[Source records]
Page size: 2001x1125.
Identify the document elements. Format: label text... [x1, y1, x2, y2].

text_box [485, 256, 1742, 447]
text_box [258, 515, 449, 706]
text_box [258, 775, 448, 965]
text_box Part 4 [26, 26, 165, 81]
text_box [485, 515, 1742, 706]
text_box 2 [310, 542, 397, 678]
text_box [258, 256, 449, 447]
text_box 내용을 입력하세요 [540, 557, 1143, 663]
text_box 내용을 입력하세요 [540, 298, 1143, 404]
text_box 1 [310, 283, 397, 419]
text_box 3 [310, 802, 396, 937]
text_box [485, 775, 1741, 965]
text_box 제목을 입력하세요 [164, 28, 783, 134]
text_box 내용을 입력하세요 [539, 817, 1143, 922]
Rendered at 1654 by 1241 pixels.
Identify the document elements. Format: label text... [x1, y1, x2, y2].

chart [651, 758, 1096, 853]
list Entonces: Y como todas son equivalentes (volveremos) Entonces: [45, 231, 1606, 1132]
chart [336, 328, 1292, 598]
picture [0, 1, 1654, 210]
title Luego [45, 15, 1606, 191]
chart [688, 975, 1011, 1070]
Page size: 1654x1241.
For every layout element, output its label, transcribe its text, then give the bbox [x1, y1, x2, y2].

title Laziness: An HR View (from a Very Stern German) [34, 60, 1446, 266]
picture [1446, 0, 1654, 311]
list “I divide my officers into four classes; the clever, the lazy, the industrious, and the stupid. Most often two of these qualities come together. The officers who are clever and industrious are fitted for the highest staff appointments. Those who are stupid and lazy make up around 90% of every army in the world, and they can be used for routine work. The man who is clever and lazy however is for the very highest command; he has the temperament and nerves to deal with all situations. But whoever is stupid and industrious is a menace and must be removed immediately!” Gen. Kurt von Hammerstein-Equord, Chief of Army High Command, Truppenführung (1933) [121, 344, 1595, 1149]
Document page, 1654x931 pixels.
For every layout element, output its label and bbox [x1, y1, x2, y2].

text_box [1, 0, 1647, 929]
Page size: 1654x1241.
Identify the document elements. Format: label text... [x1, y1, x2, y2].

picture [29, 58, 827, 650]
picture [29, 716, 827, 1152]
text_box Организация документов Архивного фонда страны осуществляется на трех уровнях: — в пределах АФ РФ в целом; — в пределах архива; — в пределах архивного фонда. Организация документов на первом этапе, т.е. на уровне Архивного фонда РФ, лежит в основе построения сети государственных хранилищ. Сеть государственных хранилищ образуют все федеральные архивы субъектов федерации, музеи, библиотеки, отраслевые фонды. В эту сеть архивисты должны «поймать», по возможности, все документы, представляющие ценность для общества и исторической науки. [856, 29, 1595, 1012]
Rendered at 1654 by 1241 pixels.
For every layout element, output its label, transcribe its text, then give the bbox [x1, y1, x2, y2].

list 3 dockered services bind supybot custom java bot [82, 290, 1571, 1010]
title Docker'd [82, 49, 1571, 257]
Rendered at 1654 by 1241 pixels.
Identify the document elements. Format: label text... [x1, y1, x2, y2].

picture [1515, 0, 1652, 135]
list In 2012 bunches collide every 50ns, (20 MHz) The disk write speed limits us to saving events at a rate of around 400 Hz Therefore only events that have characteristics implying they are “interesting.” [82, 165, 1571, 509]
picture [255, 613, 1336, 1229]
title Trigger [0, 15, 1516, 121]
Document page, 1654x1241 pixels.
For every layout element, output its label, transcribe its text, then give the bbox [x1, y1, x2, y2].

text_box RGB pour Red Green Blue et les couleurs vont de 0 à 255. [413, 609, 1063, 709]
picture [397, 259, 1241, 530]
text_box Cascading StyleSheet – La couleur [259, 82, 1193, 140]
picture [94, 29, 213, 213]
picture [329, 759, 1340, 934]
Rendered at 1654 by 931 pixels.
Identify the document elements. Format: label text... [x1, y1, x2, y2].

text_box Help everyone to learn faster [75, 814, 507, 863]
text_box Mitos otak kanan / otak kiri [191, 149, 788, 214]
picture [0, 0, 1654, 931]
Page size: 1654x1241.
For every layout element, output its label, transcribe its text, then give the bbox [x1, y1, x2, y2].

Goal »
Give every line of the records above as a JSON array of strings, one string per line, with blank lines left out.

Right answer »
[
  "Page size: 2001x1125.",
  "Identify the document elements. Format: label text... [x1, y1, x2, y2].",
  "text_box [485, 256, 1742, 447]",
  "text_box [258, 515, 449, 706]",
  "text_box [258, 775, 448, 965]",
  "text_box Part 4 [26, 26, 165, 81]",
  "text_box [485, 515, 1742, 706]",
  "text_box 2 [310, 542, 397, 678]",
  "text_box [258, 256, 449, 447]",
  "text_box 내용을 입력하세요 [540, 557, 1143, 663]",
  "text_box 내용을 입력하세요 [540, 298, 1143, 404]",
  "text_box 1 [310, 283, 397, 419]",
  "text_box 3 [310, 802, 396, 937]",
  "text_box [485, 775, 1741, 965]",
  "text_box 제목을 입력하세요 [164, 28, 783, 134]",
  "text_box 내용을 입력하세요 [539, 817, 1143, 922]",
  "Rendered at 1654 by 1241 pixels.",
  "Identify the document elements. Format: label text... [x1, y1, x2, y2].",
  "chart [651, 758, 1096, 853]",
  "list Entonces: Y como todas son equivalentes (volveremos) Entonces: [45, 231, 1606, 1132]",
  "chart [336, 328, 1292, 598]",
  "picture [0, 1, 1654, 210]",
  "title Luego [45, 15, 1606, 191]",
  "chart [688, 975, 1011, 1070]",
  "Page size: 1654x1241.",
  "For every layout element, output its label, transcribe its text, then give the bbox [x1, y1, x2, y2].",
  "title Laziness: An HR View (from a Very Stern German) [34, 60, 1446, 266]",
  "picture [1446, 0, 1654, 311]",
  "list “I divide my officers into four classes; the clever, the lazy, the industrious, and the stupid. Most often two of these qualities come together. The officers who are clever and industrious are fitted for the highest staff appointments. Those who are stupid and lazy make up around 90% of every army in the world, and they can be used for routine work. The man who is clever and lazy however is for the very highest command; he has the temperament and nerves to deal with all situations. But whoever is stupid and industrious is a menace and must be removed immediately!” Gen. Kurt von Hammerstein-Equord, Chief of Army High Command, Truppenführung (1933) [121, 344, 1595, 1149]",
  "Document page, 1654x931 pixels.",
  "For every layout element, output its label and bbox [x1, y1, x2, y2].",
  "text_box [1, 0, 1647, 929]",
  "Page size: 1654x1241.",
  "Identify the document elements. Format: label text... [x1, y1, x2, y2].",
  "picture [29, 58, 827, 650]",
  "picture [29, 716, 827, 1152]",
  "text_box Организация документов Архивного фонда страны осуществляется на трех уровнях: — в пределах АФ РФ в целом; — в пределах архива; — в пределах архивного фонда. Организация документов на первом этапе, т.е. на уровне Архивного фонда РФ, лежит в основе построения сети государственных хранилищ. Сеть государственных хранилищ образуют все федеральные архивы субъектов федерации, музеи, библиотеки, отраслевые фонды. В эту сеть архивисты должны «поймать», по возможности, все документы, представляющие ценность для общества и исторической науки. [856, 29, 1595, 1012]",
  "Rendered at 1654 by 1241 pixels.",
  "For every layout element, output its label, transcribe its text, then give the bbox [x1, y1, x2, y2].",
  "list 3 dockered services bind supybot custom java bot [82, 290, 1571, 1010]",
  "title Docker'd [82, 49, 1571, 257]",
  "Rendered at 1654 by 1241 pixels.",
  "Identify the document elements. Format: label text... [x1, y1, x2, y2].",
  "picture [1515, 0, 1652, 135]",
  "list In 2012 bunches collide every 50ns, (20 MHz) The disk write speed limits us to saving events at a rate of around 400 Hz Therefore only events that have characteristics implying they are “interesting.” [82, 165, 1571, 509]",
  "picture [255, 613, 1336, 1229]",
  "title Trigger [0, 15, 1516, 121]",
  "Document page, 1654x1241 pixels.",
  "For every layout element, output its label, transcribe its text, then give the bbox [x1, y1, x2, y2].",
  "text_box RGB pour Red Green Blue et les couleurs vont de 0 à 255. [413, 609, 1063, 709]",
  "picture [397, 259, 1241, 530]",
  "text_box Cascading StyleSheet – La couleur [259, 82, 1193, 140]",
  "picture [94, 29, 213, 213]",
  "picture [329, 759, 1340, 934]",
  "Rendered at 1654 by 931 pixels.",
  "Identify the document elements. Format: label text... [x1, y1, x2, y2].",
  "text_box Help everyone to learn faster [75, 814, 507, 863]",
  "text_box Mitos otak kanan / otak kiri [191, 149, 788, 214]",
  "picture [0, 0, 1654, 931]",
  "Page size: 1654x1241.",
  "For every layout element, output its label, transcribe its text, then give the bbox [x1, y1, x2, y2]."
]